Opinión

«¿De quién me puedo hacer prójimo, aquí, ahora?» 

Pbro. Agustín Celis 

Inspirándonos en el libro de Joseph Ratzinger-Benedicto XVI sobre Jesús de Nazaret. A la parábola del buen samaritano se dedican varias páginas del libro. La parábola no se comprende si no se tiene en cuenta la pregunta a la que, con aquella, Jesús intentaba responder: «¿Quién es mi prójimo?».  

A este interrogante de un doctor de la ley, Jesús responde narrando una parábola. En la música y en la literatura mundial, hay comienzos que se han hecho célebres. Cuatro notas, en determinada secuencia, y cualquier entendido exclama inmediatamente, por ejemplo: «Quinta sinfonía de Beethoven: ¡el destino llama a la puerta!». Muchas parábolas de Jesús comparten esta característica: «Bajaba un hombre de Jerusalén a Jericó…», y todos entienden inmediatamente: ¡la parábola del buen samaritano! 

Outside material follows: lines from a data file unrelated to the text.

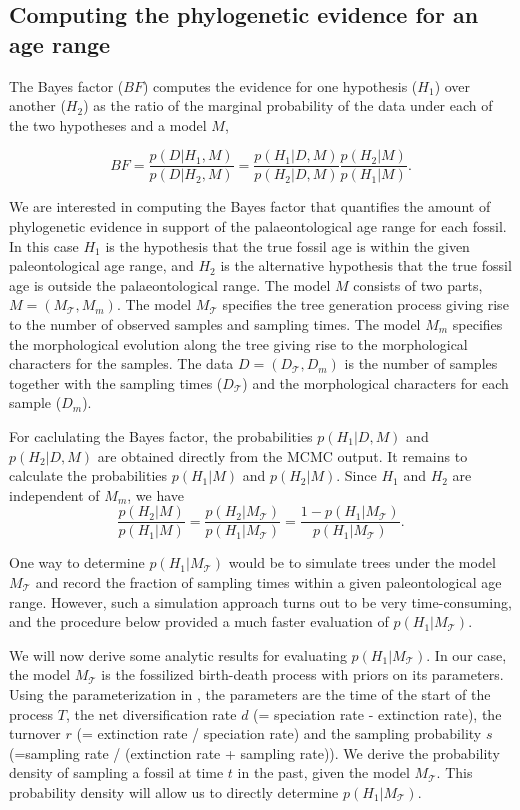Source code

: \documentclass[11pt]{article}
\begin{document}
\subsection*{Computing the phylogenetic evidence for an age range}

The Bayes factor ($BF$) computes the evidence for one hypothesis ($H_1$) over another ($H_2$) as the ratio of the marginal probability of the data under each of the two hypotheses and a model $M$, 

\begin{equation}
BF = \frac{p(D|H_1,M)}{p(D|H_2,M)} = \frac{p(H_1|D,M)}{p(H_2|D,M)}\frac{p(H_2|M)}{p(H_1|M)}.
\end{equation}

We are interested in computing the Bayes factor that quantifies the amount of phylogenetic evidence in support of the palaeontological age range for each fossil. In this case $H_1$ is the hypothesis that the true fossil age is within the given paleontological age range, and $H_2$ is the alternative hypothesis that the true fossil age is outside the palaeontological range. 
The model $M$ consists of two parts, $M=(M_\mathcal{T},M_m)$. The model $M_\mathcal{T}$ specifies the tree generation process  giving rise to the number of observed samples and sampling times. The model $M_m$ specifies the morphological evolution along the tree giving rise to the morphological characters for the samples. The data $D=(D_\mathcal{T},D_m)$ is the number of samples together with the sampling times ($D_\mathcal{T}$) and  the morphological characters for each sample ($D_m$). 


For caclulating the Bayes factor, the probabilities $p(H_1|D,M)$ and $p(H_2|D,M)$ are obtained directly from the MCMC output.
It remains to calculate the probabilities $p(H_1|M)$ and $p(H_2|M)$.
Since $H_1$ and $H_2$ are independent of $M_m$, we have $$\frac{p(H_2|M)}{p(H_1|M)}=\frac{p(H_2|M_\mathcal{T})}{p(H_1|M_\mathcal{T})}=\frac{1-p(H_1|M_\mathcal{T})}{p(H_1|M_\mathcal{T})}.$$

One way to determine $p(H_1|M_\mathcal{T})$ would be to simulate trees under the model $M_\mathcal{T}$ and record the fraction of sampling times  within a given  paleontological age range. However, such a simulation approach turns out to be very time-consuming, and the procedure below provided a much faster evaluation of $p(H_1|M_\mathcal{T})$.

We  will now derive some analytic results for evaluating $p(H_1|M_\mathcal{T})$. In our case, the model $M_\mathcal{T}$ is the fossilized birth-death process with priors on its parameters. Using the parameterization in \cite{gavryushkina2015bayesian}, the parameters are the time of the start of the process $T$, the net diversification rate $d$ (= speciation rate - extinction rate), the turnover $r$ (= extinction rate / speciation rate) and the sampling probability $s$ (=sampling rate / (extinction rate + sampling rate)).
We derive the probability density of sampling a fossil at time $t$ in the past, given the model $M_\mathcal{T}$. This probability density will allow us to directly determine $p(H_1|M_\mathcal{T})$.
\end{document}
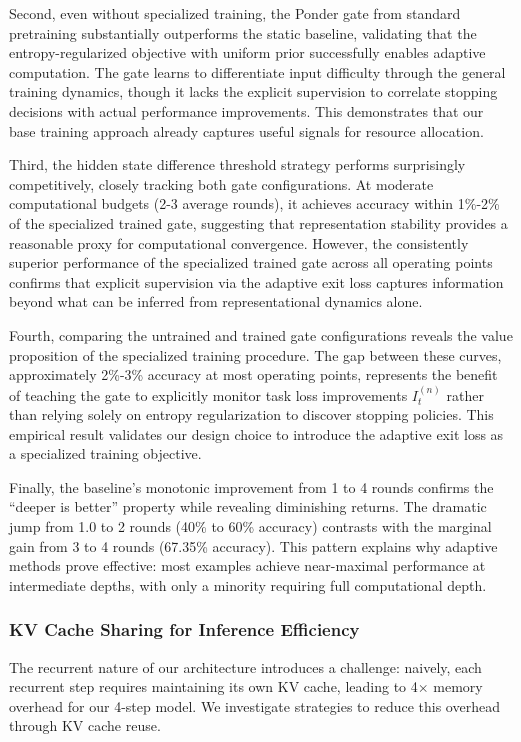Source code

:\documentclass[]{bytedance_seed}
\newcommand{\1}{\mathbf{1}}
\begin{document}
Second, even without specialized training, the Ponder gate from standard pretraining substantially outperforms the static baseline, validating that the entropy-regularized objective with uniform prior successfully enables adaptive computation. The gate learns to differentiate input difficulty through the general training dynamics, though it lacks the explicit supervision to correlate stopping decisions with actual performance improvements. This demonstrates that our base training approach already captures useful signals for resource allocation.

Third, the hidden state difference threshold strategy performs surprisingly competitively, closely tracking both gate configurations. At moderate computational budgets (2-3 average rounds), it achieves accuracy within 1\%-2\% of the specialized trained gate, suggesting that representation stability provides a reasonable proxy for computational convergence. However, the consistently superior performance of the specialized trained gate across all operating points confirms that explicit supervision via the adaptive exit loss captures information beyond what can be inferred from representational dynamics alone.

Fourth, comparing the untrained  and trained gate configurations reveals the value proposition of the specialized training procedure. The gap between these curves, approximately 2\%-3\% accuracy at most operating points, represents the benefit of teaching the gate to explicitly monitor task loss improvements $I^{(n)}_t$ rather than relying solely on entropy regularization to discover stopping policies. This empirical result validates our design choice to introduce the adaptive exit loss as a specialized training objective.

Finally, the baseline's monotonic improvement from 1 to 4 rounds confirms the ``deeper is better'' property while revealing diminishing returns. The dramatic jump from 1.0 to 2 rounds (40\% to 60\% accuracy) contrasts with the marginal gain from 3 to 4 rounds (67.35\% accuracy). This pattern explains why adaptive methods prove effective: most examples achieve near-maximal performance at intermediate depths, with only a minority requiring full computational depth. 

\subsubsection{KV Cache Sharing for Inference Efficiency}

The recurrent nature of our architecture introduces a challenge: naively, each recurrent step requires maintaining its own KV cache, leading to 4$\times$ memory overhead for our 4-step model. We investigate strategies to reduce this overhead through KV cache reuse.
\end{document}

En el ambiente judaico de aquel tiempo se discutía sobre quién debía ser considerado, para un israelita, el propio prójimo. Se llegaba en general a comprender, en la categoría de prójimo, a todos los compatriotas y a los prosélitos, esto es, a los gentiles que se habían adherido al judaísmo. Con la elección de los personajes (¡un samaritano que socorre a un judío!) Jesús viene a decir que la categoría de prójimo es universal, no particular. Tiene como horizonte el hombre, no el círculo familiar, étnico o religioso. ¡Prójimo es también el enemigo! Se sabe que de hecho los judíos «no tenían buenas relaciones con los samaritanos» (cfr. Jn 4, 9). 

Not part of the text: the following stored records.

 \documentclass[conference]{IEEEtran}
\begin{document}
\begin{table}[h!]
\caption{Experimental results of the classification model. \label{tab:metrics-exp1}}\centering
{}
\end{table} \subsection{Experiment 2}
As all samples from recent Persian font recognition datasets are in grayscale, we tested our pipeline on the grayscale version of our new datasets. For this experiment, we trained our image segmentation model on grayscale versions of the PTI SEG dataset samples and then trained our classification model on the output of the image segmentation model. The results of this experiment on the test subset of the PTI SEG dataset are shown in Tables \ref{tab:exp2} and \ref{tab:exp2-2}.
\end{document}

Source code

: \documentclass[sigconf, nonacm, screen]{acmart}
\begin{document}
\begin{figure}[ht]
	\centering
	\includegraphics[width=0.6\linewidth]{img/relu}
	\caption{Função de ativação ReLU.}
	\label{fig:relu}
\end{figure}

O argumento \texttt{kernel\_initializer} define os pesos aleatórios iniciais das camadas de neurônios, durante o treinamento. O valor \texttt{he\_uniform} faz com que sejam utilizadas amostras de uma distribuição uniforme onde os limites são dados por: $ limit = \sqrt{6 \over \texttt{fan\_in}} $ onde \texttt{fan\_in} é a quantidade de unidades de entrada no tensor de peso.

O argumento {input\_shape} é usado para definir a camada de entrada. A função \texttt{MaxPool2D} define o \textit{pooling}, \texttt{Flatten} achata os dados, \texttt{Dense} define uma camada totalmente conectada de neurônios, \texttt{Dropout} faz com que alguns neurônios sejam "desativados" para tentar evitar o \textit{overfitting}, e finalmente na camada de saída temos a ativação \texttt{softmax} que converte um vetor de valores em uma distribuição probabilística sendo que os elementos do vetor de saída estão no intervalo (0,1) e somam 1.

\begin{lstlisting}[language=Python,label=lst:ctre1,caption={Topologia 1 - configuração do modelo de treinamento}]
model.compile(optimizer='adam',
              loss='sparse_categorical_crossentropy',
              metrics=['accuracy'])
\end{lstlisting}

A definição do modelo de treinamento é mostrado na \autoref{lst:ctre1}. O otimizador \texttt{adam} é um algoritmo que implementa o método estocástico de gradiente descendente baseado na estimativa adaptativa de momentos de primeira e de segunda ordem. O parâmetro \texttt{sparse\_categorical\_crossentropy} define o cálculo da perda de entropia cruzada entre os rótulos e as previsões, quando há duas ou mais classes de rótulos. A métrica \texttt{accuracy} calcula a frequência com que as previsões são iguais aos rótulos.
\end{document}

La parábola enseña que el amor al prójimo debe ser no sólo universal, sino también concreto y activo. ¿Cómo se comporta el samaritano de la parábola? Si el samaritano se hubiera contentado con acercarse y decir a ese desdichado que yacía en su propia sangre: «¡Pobrecito! ¡Cuánto lo siento! ¿Qué ha pasado? ¡Ánimo!», o palabras así, y después se hubiera marchado, ¿no habría sido todo ello una ironía y un insulto? Hizo otra cosa: «Acercándosele, vendó sus heridas, echando en ellas aceite y vino; y montándole sobre su propia cabalgadura, le llevó a una posada y cuidó de él. A día siguiente, sacando dos denarios, se los dio al posadero y dijo: «Cuida de él y, si gastas algo más, te lo pagaré cuando vuelva»». 

Pero lo verdaderamente nuevo, en la parábola del buen samaritano, no es que en ella Jesús exija un amor universal y concreto. La auténtica novedad, observa el Papa en su libro, está en otro punto. Después de narrar la parábola, Jesús pregunta al doctor de la ley que le había interrogado: «¿Quién de estos tres [el levita, el sacerdote, el samaritano] te parece que fue prójimo del que cayó en manos de los salteadores?». 

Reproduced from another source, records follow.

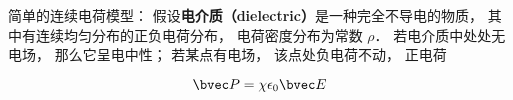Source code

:
简单的连续电荷模型： 假设\textbf{电介质（dielectric）}是一种完全不导电的物质， 其中有连续均匀分布的正负电荷分布， 电荷密度分布为常数 $\rho$． 若电介质中处处无电场， 那么它呈电中性； 若某点有电场， 该点处负电荷不动， 正电荷



\begin{equation}
\bvec P = \chi \epsilon_0 \bvec E
\end{equation}

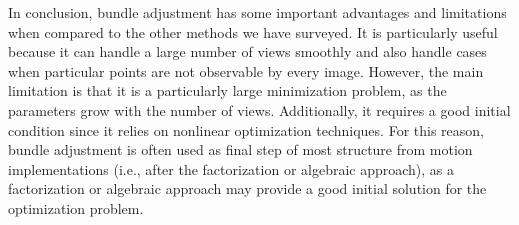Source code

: \documentclass[a4paper, 12pt]{article}
\numberwithin{equation}{section}
\begin{document}
In conclusion, bundle adjustment has some important advantages and limitations when compared to the other methods we have surveyed. It is particularly useful because it can handle a large number of views smoothly and also handle cases when particular points are not observable by every image. However, the main limitation is that it is a particularly large minimization problem, as the parameters grow with the number of views. Additionally, it requires a good initial condition since it relies on nonlinear optimization techniques. For this reason, bundle adjustment is often used as final step of most structure from motion implementations (i.e., after the factorization or algebraic approach), as a factorization or algebraic approach may provide a good initial solution for the optimization problem. 
\end{document}
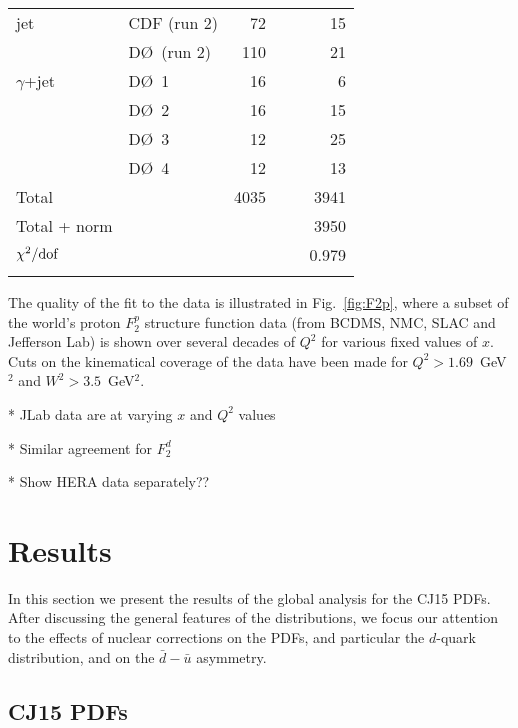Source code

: \documentclass[aps,prd,amsmath,preprint]{revtex4}
\begin{document}
\begin{table}[tb]
{\begin{tabular}[c]{llrr}
jet
  & CDF  (run 2)       	\cite{CDFjet2}  &  72 &  15 \\
  & D\O\ (run 2)       	\cite{D0jet2}   & 110 &  21 \\
$\gamma$+jet
  & D\O\ 1           	\cite{D0gamjet} &  16 &   6 \\    
  & D\O\ 2           	\cite{D0gamjet} &  16 &  15 \\
  & D\O\ 3           	\cite{D0gamjet} &  12 &  25 \\
  & D\O\ 4           	\cite{D0gamjet} &  12 &  13 \\ \hline
%
Total        		&		& 4035 &\ \ \ \ 3941 \\
Total + norm 		&		&      &\ \ \ \ 3950 \\ \hline
$\chi^2/{\rm dof}$	&		&      & 0.979 \\  \hline\\
%
\end{tabular}
}
\label{tab:chi2}
\end{table}


The quality of the fit to the data is illustrated in Fig.~\ref{fig:F2p},
where a subset of the world's proton $F_2^p$ structure function data
(from BCDMS, NMC, SLAC and Jefferson Lab) is shown over several decades
of $Q^2$ for various fixed values of $x$.  Cuts on the kinematical
coverage of the data have been made for $Q^2 > 1.69$~GeV$^2$ and
$W^2 > 3.5$~GeV$^2$.

* JLab data are at varying $x$ and $Q^2$ values

* Similar agreement for $F_2^d$

* Show HERA data separately??



\section{Results} 
\label{sec:results}

In this section we present the results of the global analysis for
the CJ15 PDFs.  After discussing the general features of the
distributions, we focus our attention to the effects of nuclear
corrections on the PDFs, and particular the $d$-quark distribution,
and on the $\bar d-\bar u$ asymmetry.


\subsection{CJ15 PDFs}
\label{ssec:CJ15pdfs}
\end{document}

Jesús opera una inversión inesperada respecto al concepto tradicional de prójimo. Prójimo es el samaritano, no el herido, como nos habríamos esperado. Esto significa que no hay que esperar pasivamente a que el prójimo se cruce en nuestro camino, tal vez con luces de emergencia y alarmas. Nos toca a nosotros estar dispuestos a percibir quién es, a descubrirle. ¡Prójimo es aquello a lo que cada uno de nosotros está llamado a convertirse! El problema del doctor de la ley aparece derribado; de problema abstracto y académico, se hace problema concreto y operativo. La cuestión que hay que plantearse no es: «¿Quién es mi prójimo?», sino: «¿De quién me puedo hacer prójimo, ahora, aquí?».